Regulation and supervision architecture in Romania

In practice various models of financial supervision can be met. Four approaches could be identified for financial market supervision and regulation: "institutional supervision", "supervision by objectives", "functional supervision", "single-regulator supervision" and hybrid supervision. The institutional supervision or sectoral supervision or silos model is performed over each single segment of the financial market and is assigned to a distinct agency for the entire complex of activities. In case of the supervisory model by objectives, also called “twin peaks”, all intermediaries and markets are subjected to the control of more than one authority, each single authority being responsible for one objective of regulation. The third regulatory model is the so-called "functional supervision", different functions may be regulated differently and by different agencies irrespective of which institutions are performing those functions. The single-regulator supervisory model is based on just one control authority, separated from the central bank, and with responsibility over all markets and intermediaries, being concerned with all the objectives of regulation (stability, transparency and investor protection, maybe competition). The hybrid regime supposes some supervisors monitoring more than one segment of the market and others only one.

--- DATA ---
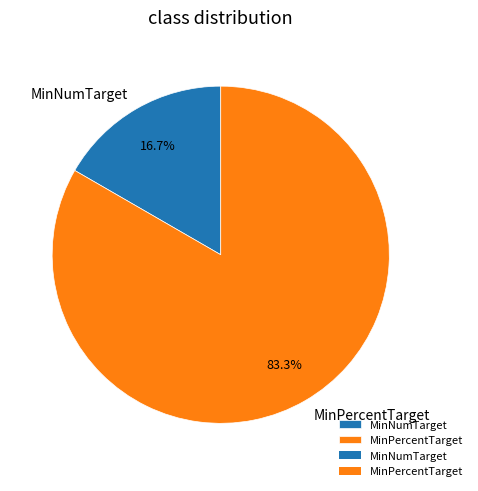

What percentage is the MinPercentTarget slice, to the nearest percent?

83%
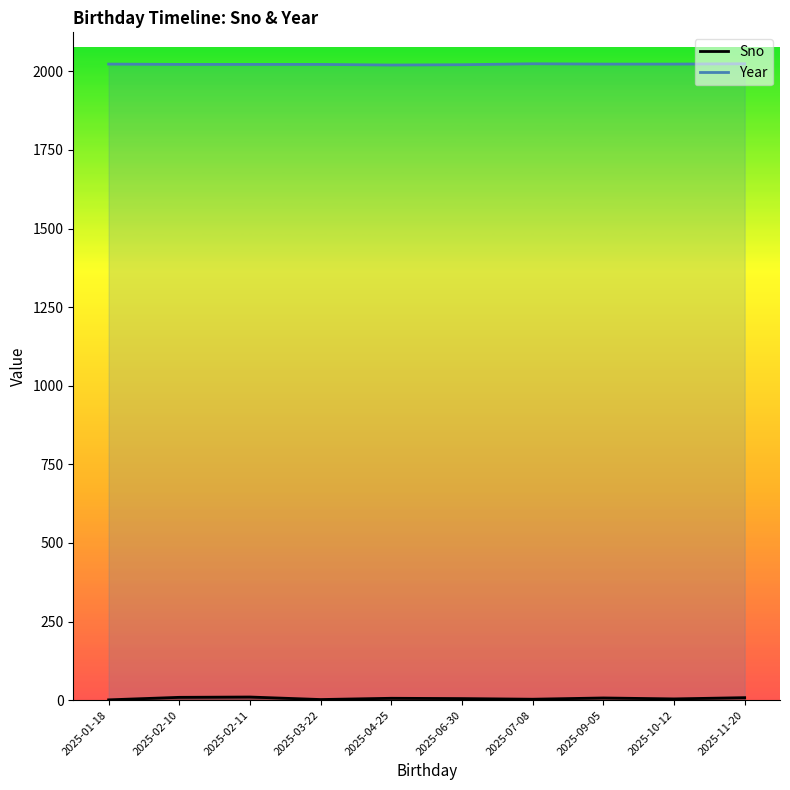

What is the average value of the Year series?

2022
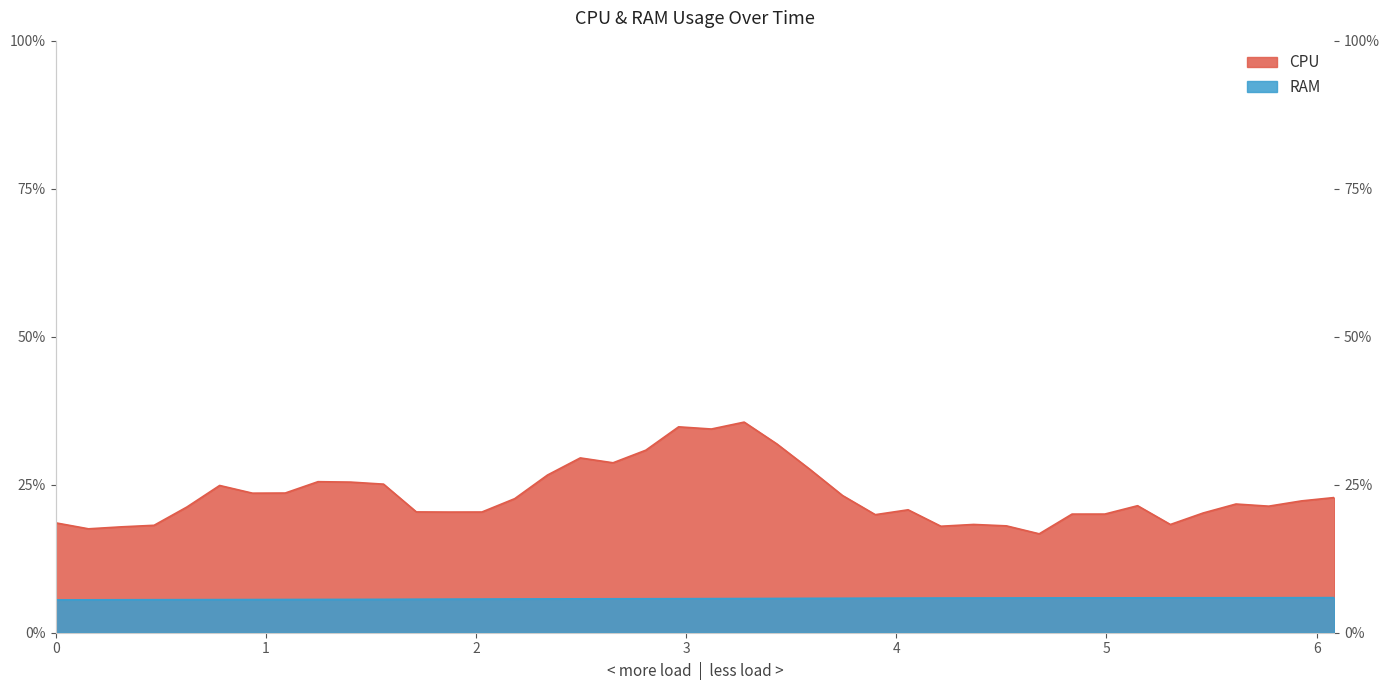

Count the RAM values in the range 5 to 6.

40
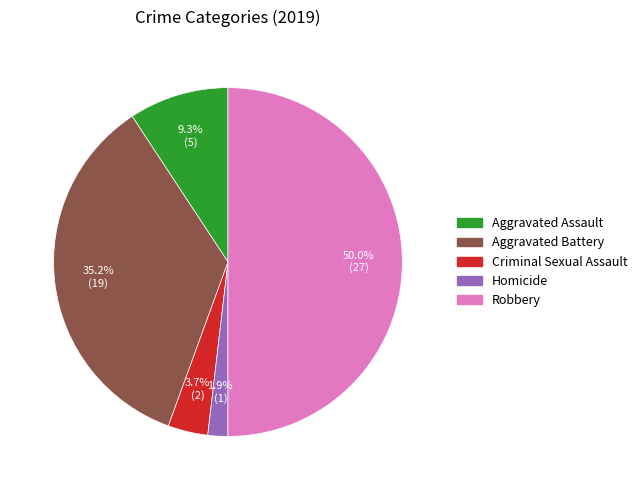

To the nearest percent, what is the difference between the Aggravated Assault and Homicide slice percentages?

7%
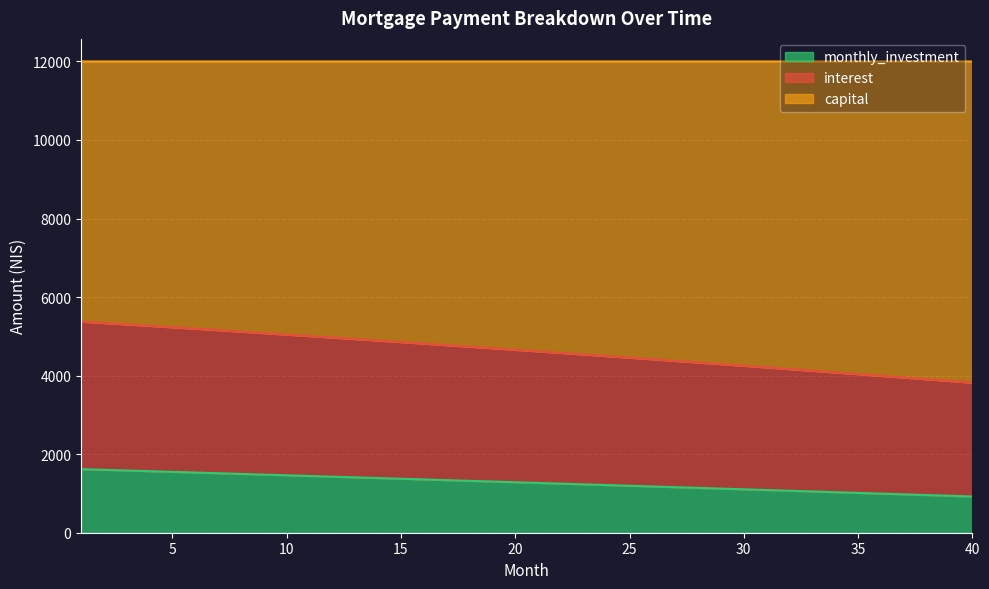

True or false: capital and interest cross at least once.

False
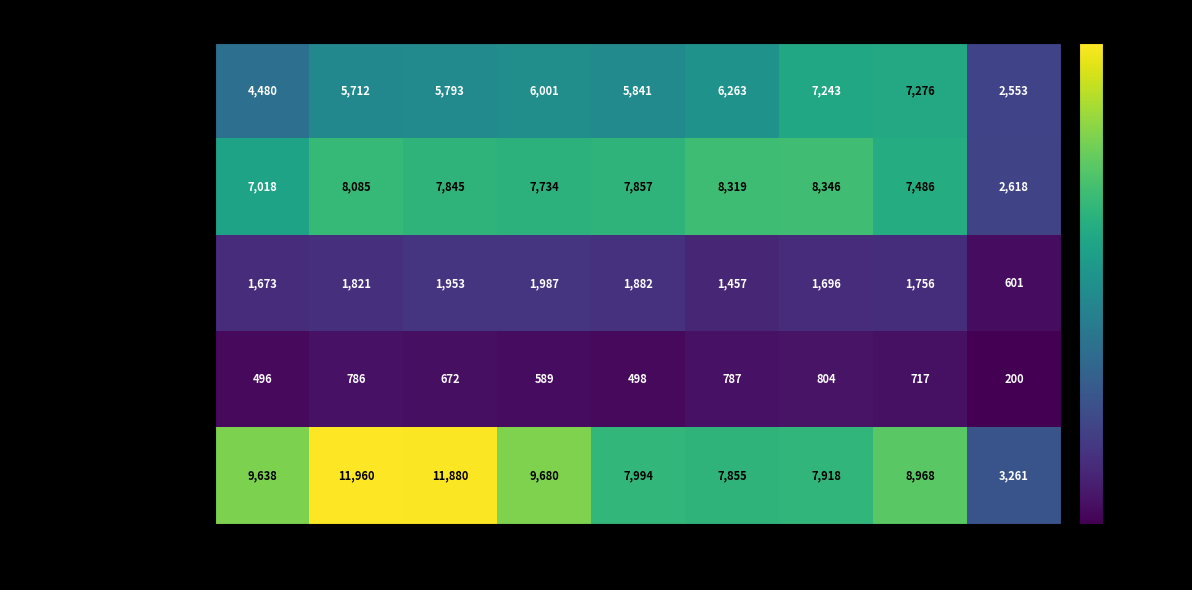

What is the sum of the Criminal Sexual Assault values at 2020 and 2015?

3130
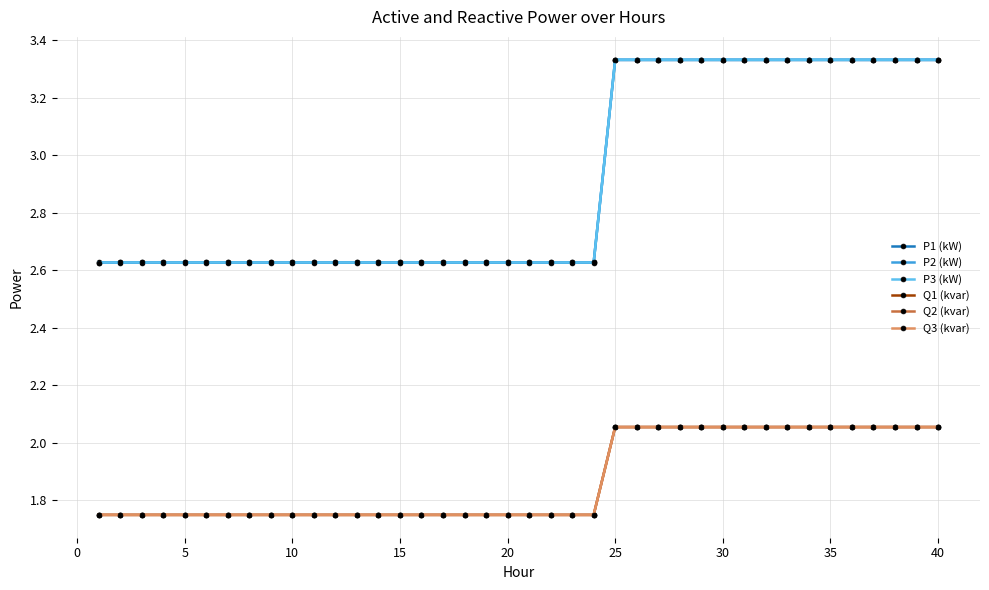

How many series are shown in this chart?

6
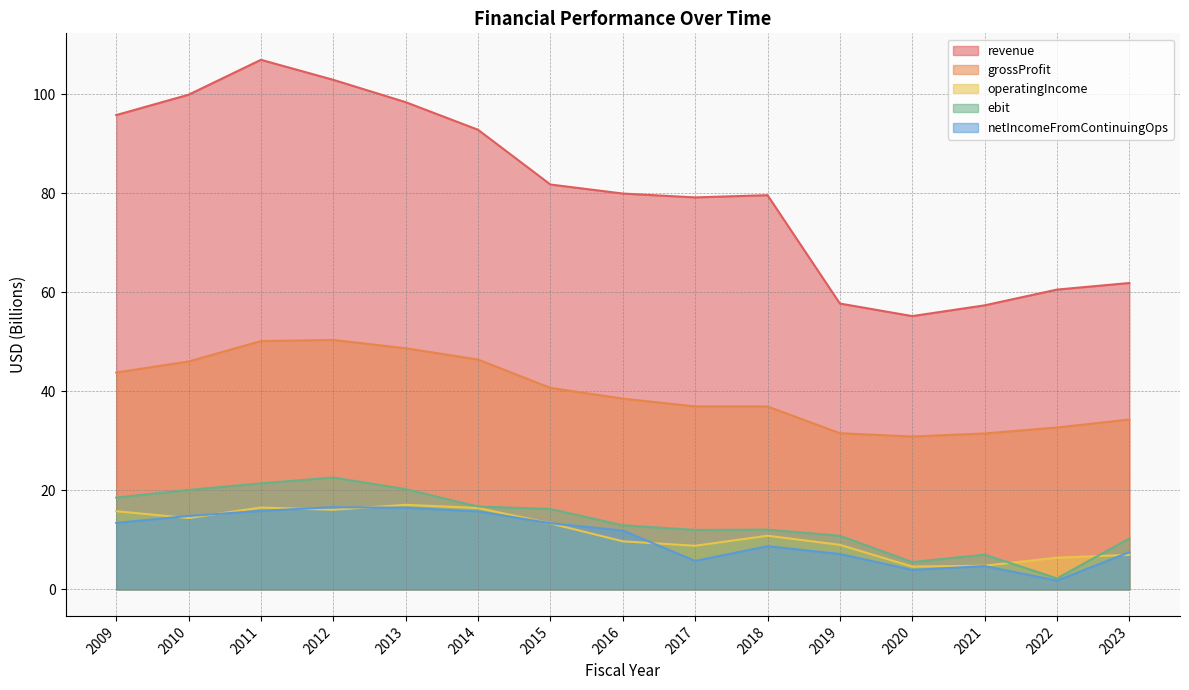

What are all the series names shown in the legend?

revenue, grossProfit, operatingIncome, ebit, netIncomeFromContinuingOps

--- ABOUT THIS TASK ---
Write the next part of the passage on financial supervision models in Romania, starting right after its final sentence.

--- REPLY TO THE EXERCISE ---
The institutional arrangement for regulation and supervision in Romania is organized by financial sectors (institutional supervision). There are four financial sector authorities, the National Bank of Romania (NBR), the National Securities Commission (CNVM), the Insurance Supervisory Commission (CSA), and the Private Pension System Supervisory Commission (PPSSC). This kind of arrangement is also called the vertical (silos) model, with the central bank supervising and regulating the banks, a security regulator, usually a separate commission overseeing the securities markets and an insurance regulator which may or may not be part of a government ministry.

NBR represents the monetary and supervisory authority. The Statute of NBR (Law 312/2004) granted it as an independent public institution with the following tasks in maintaining financial stability: the authorization, regulation and prudential supervision of credit institutions and the oversight of the smooth operation of payment systems with a view to ensuring financial stability (art. 2 (2) b.). In 2006 NBR was also ascribed the role of monitoring and supervising non-banking financial institutions performing credit activities (Law No. 93 of 8 April 2009).

The National Securities Commission (CNVM), established in 1994, by the Law no. 52/1994, is an autonomous administrative authority responsible for regulating and supervising the securities market, the regulated commodity and financial derivative instruments markets, as well as their specific institutions and operations. The CNVM succeeds the Securities Agency established by a Government Ordinance 18/1993 as a general department of the Ministry of Public Finance.

The Insurance Supervisory Commission (CSA), set up by the Law no. 32/2000, is an autonomous specialized administrative authority responsible for the authorization and supervision of insurance companies, reinsurance companies, insurance and/or reinsurance brokers, as well as other intermediaries acting in the insurance and reinsurance business.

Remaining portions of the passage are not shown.